Jakarta, NU Online
KH Muchit Muzadi mengatakan bahwa NU dilahirkan bukan sebagai parpol, tetapi memiliki kekuatan politik yang luar biasa. Pertanyaannya adalah bagaimana menyalurkan aspirasi politik tersebut secara benar ungkapnya dalam rapat pleno PBNU di Jakarta (22/08).
“NU menyembunyikan asprasi politiknya, kecuali pada saat peristiwa-peristiwa besar. Jaman Jepang ketika NU melakukan dakwah di tengah pelarangan tentara, penerimaan NU atas Masyumi sebagai satu-satunya parpol Islam, dll,” ungkap KH Muchit Muzadi.

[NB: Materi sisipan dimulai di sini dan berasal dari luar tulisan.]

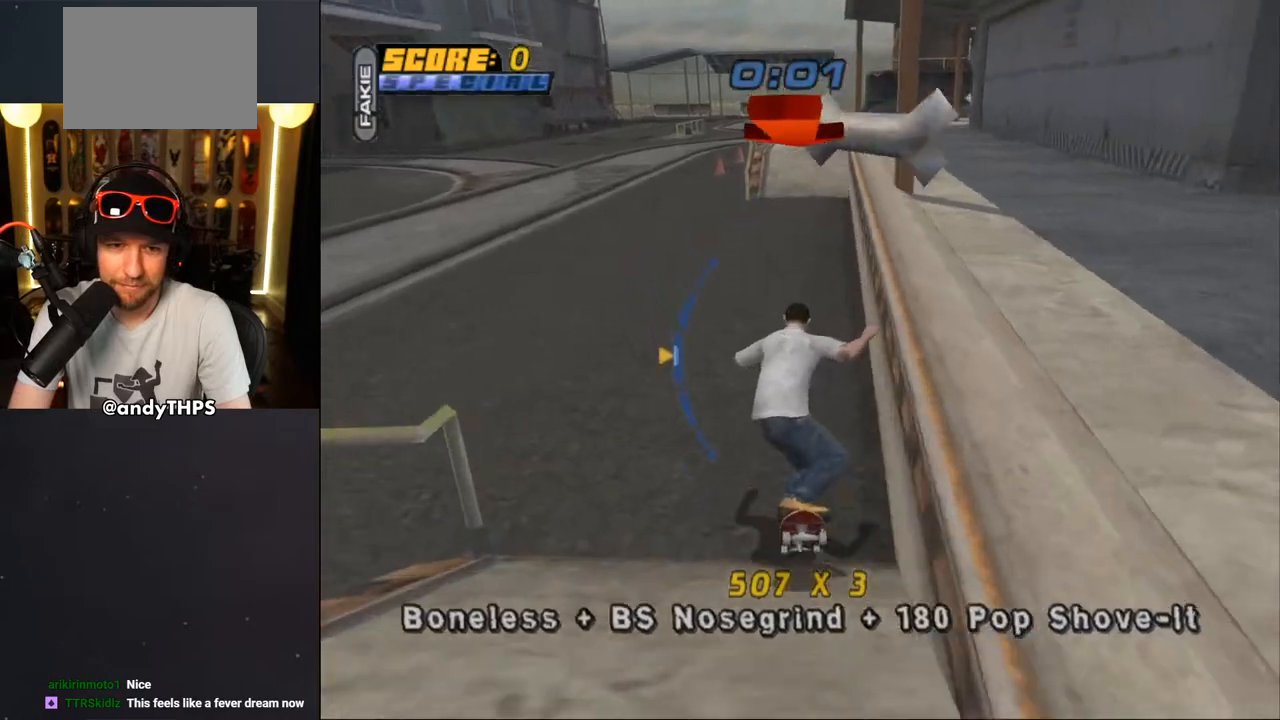
{"dt_ms": 500, "buttons": ["TRIANGLE"], "left_stick": "center", "right_stick": "center", "events": [[150, "CROSS", "down"], [150, "TRIANGLE", "up"], [200, "DPAD_RIGHT", "down"], [200, "TRIANGLE", "down"], [217, "CROSS", "up"], [283, "DPAD_DOWN", "down"], [300, "DPAD_DOWN", "up"], [317, "DPAD_RIGHT", "up"]]}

<>Sementara itu Wakil Katib PBNU Masdar F. Mas’udi dalam kesempatan yang sama mengatakan bahwa di semua daerah naluri politik warga NU begitu tinggi dan pembicaraan mengenai tema-tema politik merupakan pembicaraan yang menarik. “Sebenarnya kalau jadi parpol kayaknya cocok dengan naluri politik warga NU dari puncak sampai daerah, namun demikian, naluri tersebut tidak boleh dibiarkan secara bebas,”ungkapnya
Dalam hal ini KH Hasyim Muzadi berpendapat bahwa NU tidak boleh menjadi partai. “Jika partai, seluruh gerakan-gerakan tata nilai akan ludes,” ungkapnya.

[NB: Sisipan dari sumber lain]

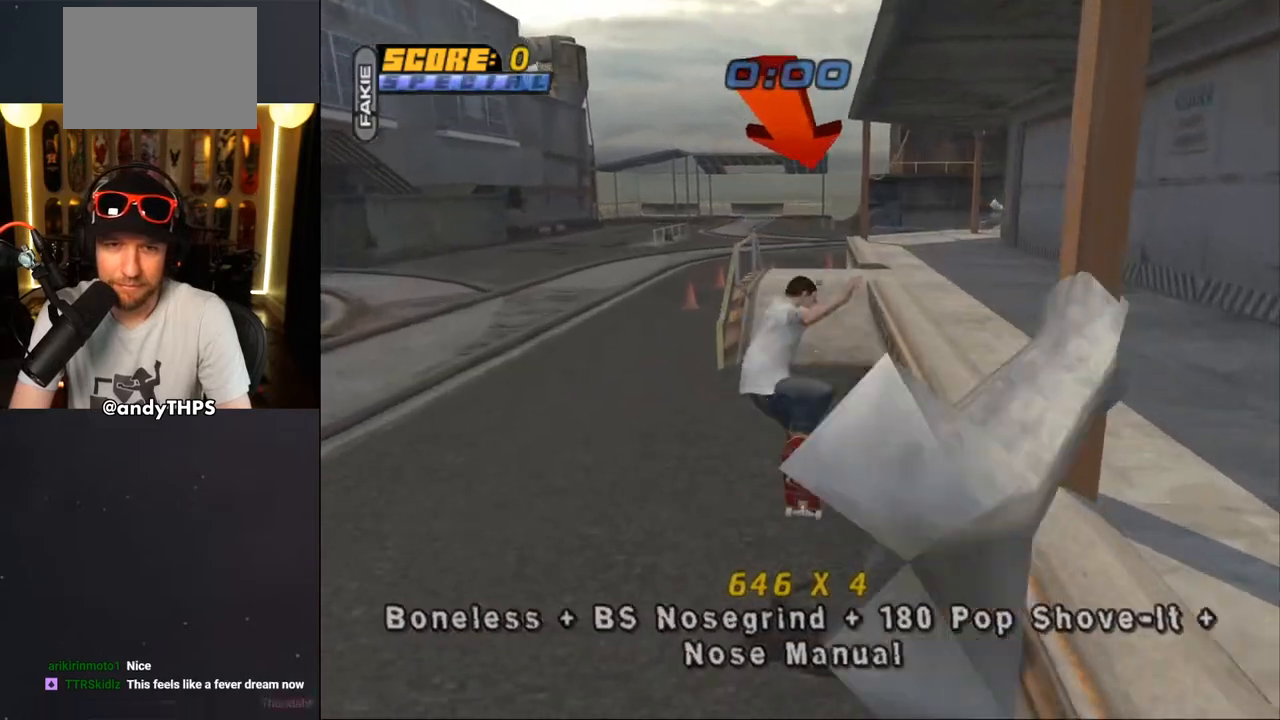
{"dt_ms": 500, "buttons": ["START"], "left_stick": "center", "right_stick": "left", "events": [[183, "TRIANGLE", "up"], [217, "CROSS", "down"], [250, "CROSS", "up"], [400, "START", "down"], [467, "right_stick", "left"]]}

KH Muchit Muzadi menambahkan bahwa selama menjadi parpol banyak tugas keagamaannya menjadi terbengkalai. Namun demikian, ketika warga NU membuat wadah politik seringkali wadah tersebut tidak dapat digunakan sebagai saluran aspirasi warganya sehingga menimbulkan gangguan-gangguan. “Contohnya ketika NU keluar dari Masyumi, permasalahan dengan PPP, dan kondisi politik saat ini,” tambahnya.

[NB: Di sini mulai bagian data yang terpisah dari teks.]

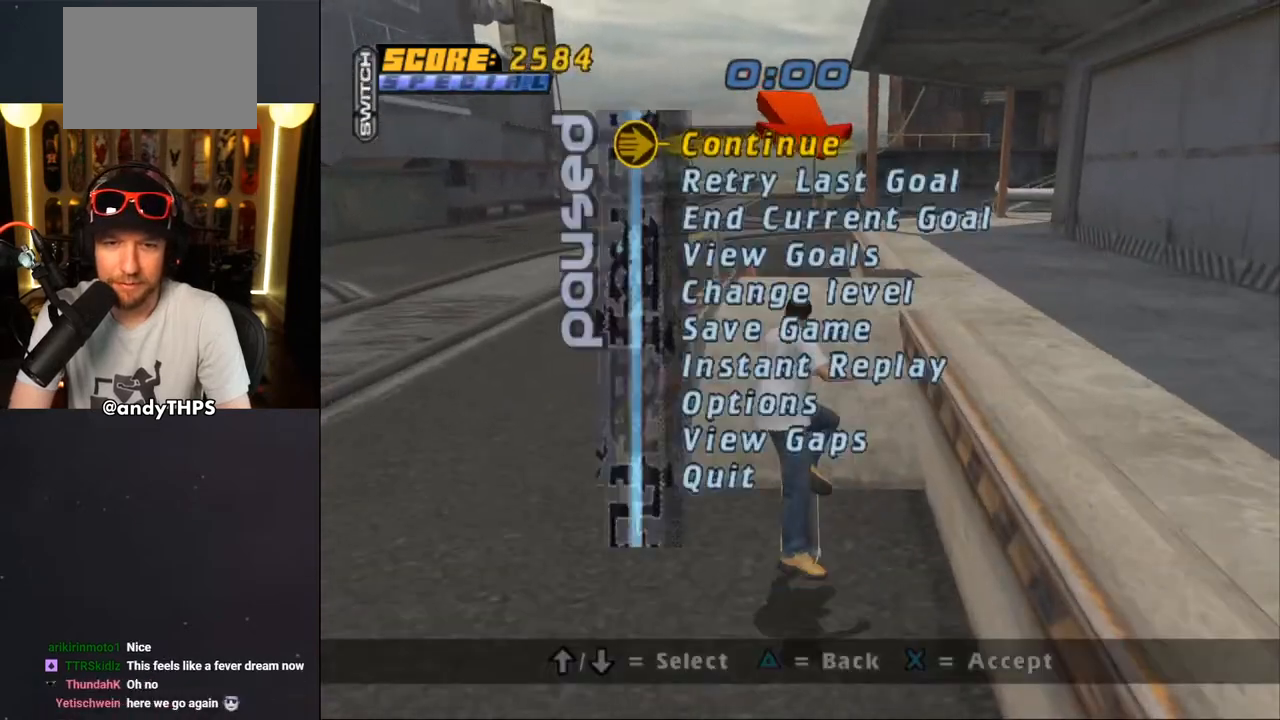
{"dt_ms": 500, "buttons": ["CROSS"], "left_stick": "center", "right_stick": "center", "events": [[17, "START", "up"], [17, "right_stick", "center"], [50, "DPAD_DOWN", "down"], [117, "CROSS", "down"], [133, "DPAD_DOWN", "up"], [183, "CROSS", "up"], [300, "CROSS", "down"]]}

Berkaitan dengan pemilu 2004 yang akan datang, KH Hasyim Muzadi berpendapat bahwa posisi NU baik jika tidak ada pemihakan dan akan turun jika ada pemihakan.
Sementara itu jika ada tokoh NU yang dicalonkan, baik dalam jajaran legislatif maupun jajaran eksekutif, pencalonan tersebut tidak boleh mengganggu kapal induknya. “Mereka harus menjaga nama, kebesaran, dan citra NU dan ini tidak boleh menjadi fokus kegiatan NU,” tambahnya.(mkf)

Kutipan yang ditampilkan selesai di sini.